Rodgers provides numerous convincing examples of the cross-national exchange process of ideas and reforms to illustrate his arguments. Workmen's compensation insurance in America, for example, was based upon a pre-World War I British model, a "ready made solution with a history of success behind it" (248) that made similar acts in the U.S. possible. Additionally, housing, health and streetcars were a major concern of American social reformers in large cities, who often borrowed ideas about municipally-guided urban and industrial projects from experiments and visions in Berlin and London. As Rodgers notes regarding the new "self-owned" city, "municipalization was the first important Atlantic-wide progressive project...[that] borrowed experience and transnational example." (159) European precedents gave American progressives "a set of working, practical examples." (144) "He describes, however, in chapters 5 and 6, the impossibility of wholesale American import of strong European municipality due to the unique and equally strong traditions in the U.S. in favor of property rights, a tradition buttressed and maintained by legal tradition and the courts.
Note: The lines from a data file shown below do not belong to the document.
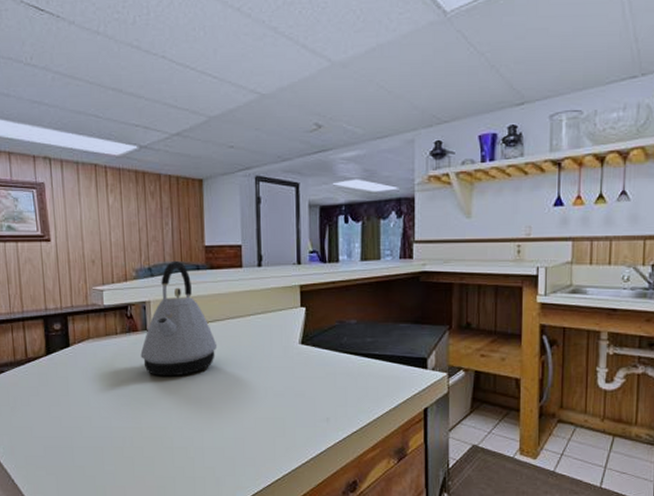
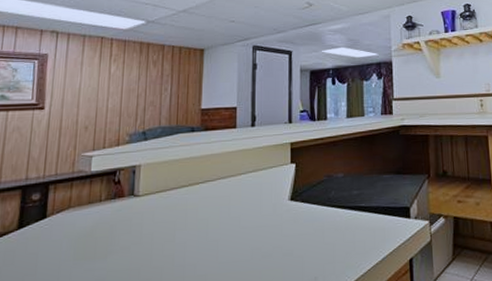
kettle: present [140,260,218,377] -> none [124,123,206,245]

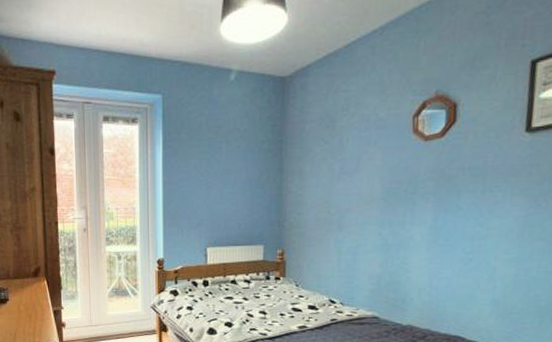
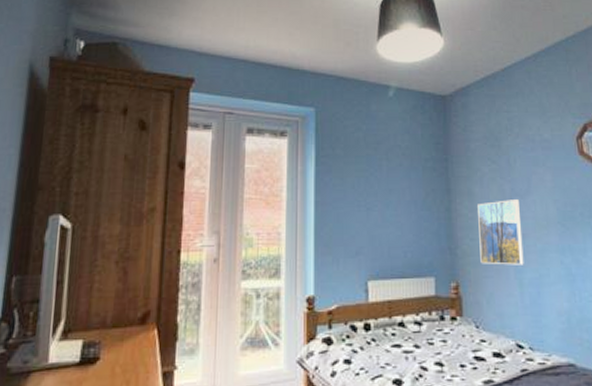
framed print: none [305,178,347,236] -> present [478,200,524,265]

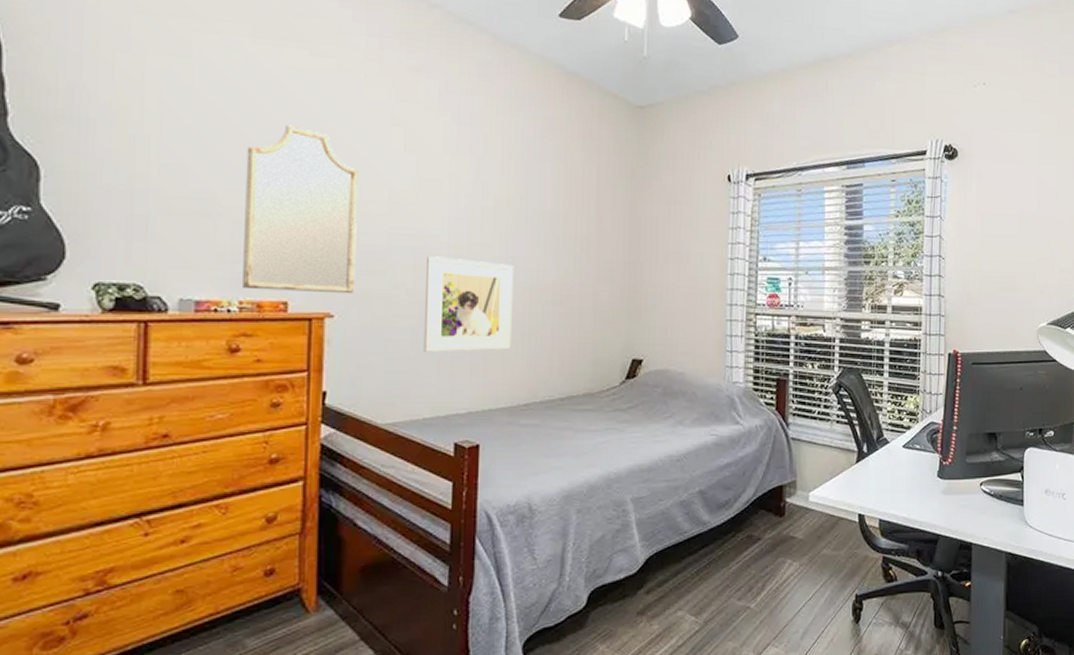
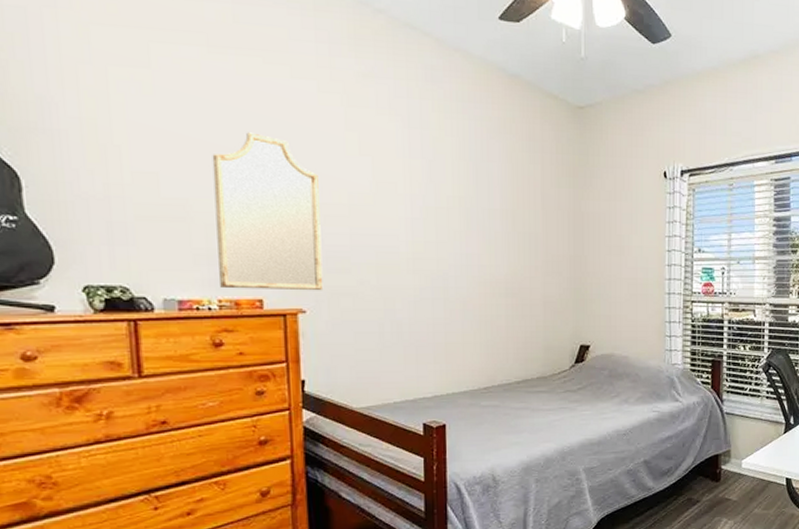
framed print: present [423,256,514,352] -> none [387,254,469,343]

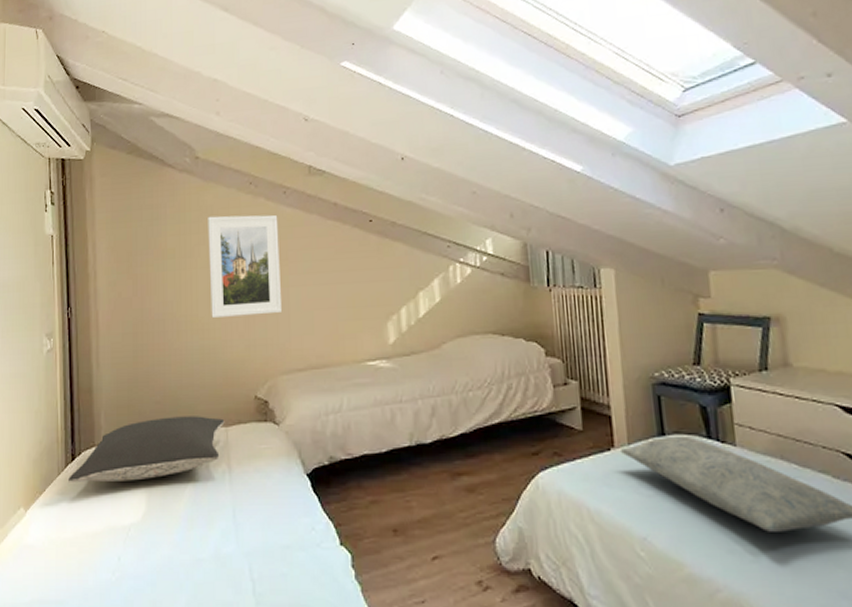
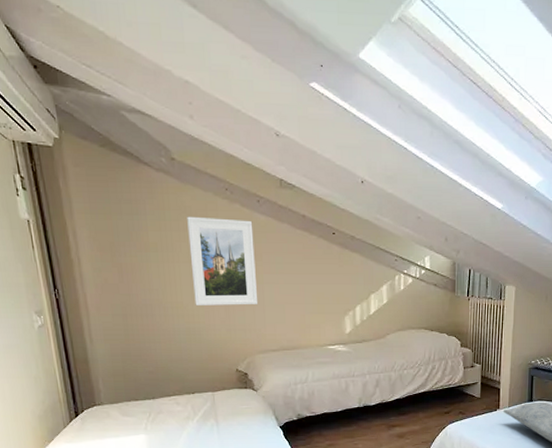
pillow: present [68,416,225,482] -> none [74,383,211,433]

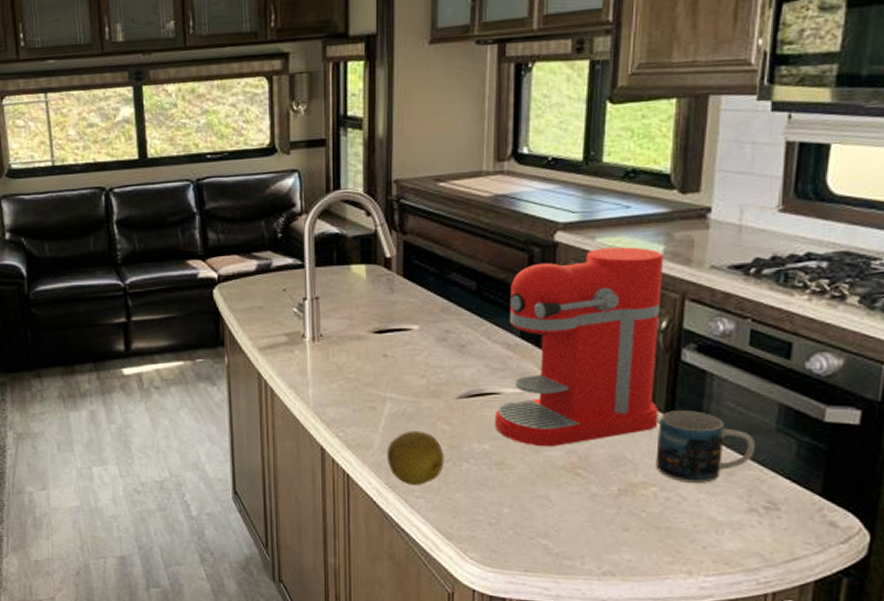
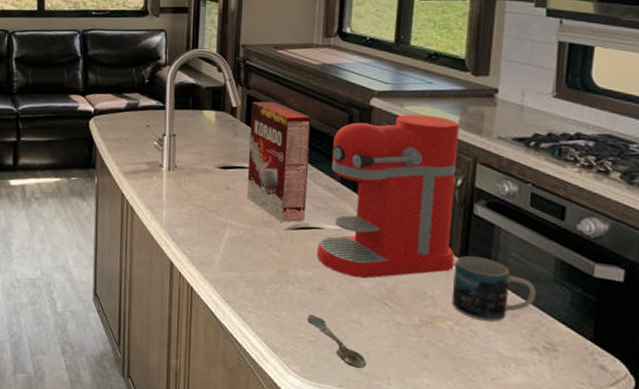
fruit: present [386,431,445,485] -> none [225,254,274,302]
cereal box: none [408,247,482,390] -> present [246,101,311,223]
spoon: none [486,493,556,549] -> present [307,314,366,368]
One need only look at excess condemnation, widely practiced in Paris and London, to see an example of reforms disallowed by the courts, which held that public interests of taste and beauty did not surmount the rights of property owners. Housing in America "was a private matter," (196) unlike the European examples progressives saw.
Although some reviewers have taken exception with Rodgers' claim that within the progressive movement's ideology one can see the footers of the New Deal, his argument is convincing. What New Dealers "did best," he asserts, "was to throw in to the breach, with verve and imagination, schemes set in motion years or decades before." (415) A large number of New Deal projects came out of the old Atlantic progressive connection, and in "gathering in so much of the progressive agenda, the New Deal gathered in large chunks of European experience as well." (416)
Perhaps the weakness in Atlantic Crossings is that which is left out, not in the arguments Rodgers articulately presents. First, it is surprising that Rodgers presents no detailed discussion regarding education reform, particularly when this issue was so important to the Germans at the time. Second, one would never know that there was an American South during this time period, a region where progressives were active even despite a lack of urban areas there. Nevertheless, Rodgers has done a masterful job of comparative history by emphasizing trans-national borrowing and cooperation.